Silicone Implant Lawsuit - (SafetyAlerts) The study, which is being undertaken by UPMC’s division of plastic surgery, will focus on the CoheSIL implant manufactured McGhan Medical Corp., a Santa Barbara, Calif.-based company that makes both saline- and silicone- filled breast implants.

”For a great many American women, breast reconstruction provides a tremendous psychological, physical and emotional uplift following breast cancer surgery,” said Kenneth C. Shestak, M.D., F.A.C.S., study principal investigator and interim chairman of the division of plastic surgery at the University of Pittsburgh School of Medicine. “And for many more, breast augmentation may lead to a more fulfilling life through better confidence and an improved self-image.”

The study is designed to examine the safety and efficacy of the new implant, which contains a silicone gel and has a more durable casing than previous models.

”Silicone has been considered by many plastic surgeons to be a more desirable alternative to saline implants for breast augmentation and reconstruction,” said Dr. Shestak, who is an associate professor of surgery.
^^^^
# Instructions
(1) Write out everything in the implant study text from "The study is" down to "professor of surgery.".
(2) According to the implant study text, which company manufactures the CoheSIL implant?
Rely solely on the implant study text when responding.
^^^^
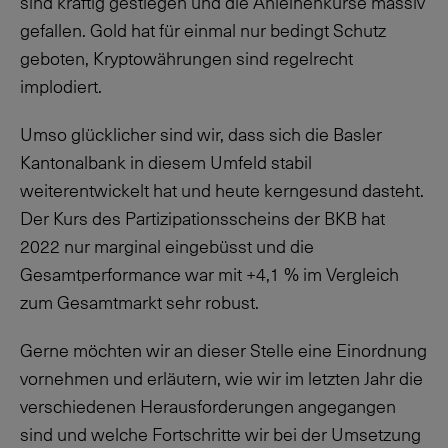
sind kräftig gestiegen und die Anleihenkurse massiv
gefallen. Gold hat für einmal nur bedingt Schutz
geboten, Kryptowährungen sind regelrecht
implodiert.
Umso glücklicher sind wir, dass sich die Basler
Kantonalbank in diesem Umfeld stabil
weiterentwickelt hat und heute kerngesund dasteht.
Der Kurs des Partizipationsscheins der BKB hat
2022 nur marginal eingebüsst und die
Gesamtperformance war mit
+4,1 %
im Vergleich
zum Gesamtmarkt sehr robust.
Gerne möchten wir an dieser Stelle eine Einordnung
vornehmen und erläutern, wie wir im letzten Jahr die
verschiedenen Herausforderungen angegangen
sind und welche Fortschritte wir bei der Umsetzung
^^^^
# Responses by task
(1)
The study is designed to examine the safety and efficacy of the new implant, which contains a silicone gel and has a more durable casing than previous models.

”Silicone has been considered by many plastic surgeons to be a more desirable alternative to saline implants for breast augmentation and reconstruction,” said Dr. Shestak, who is an associate professor of surgery.

(2) McGhan Medical Corp., a company based in Santa Barbara, California.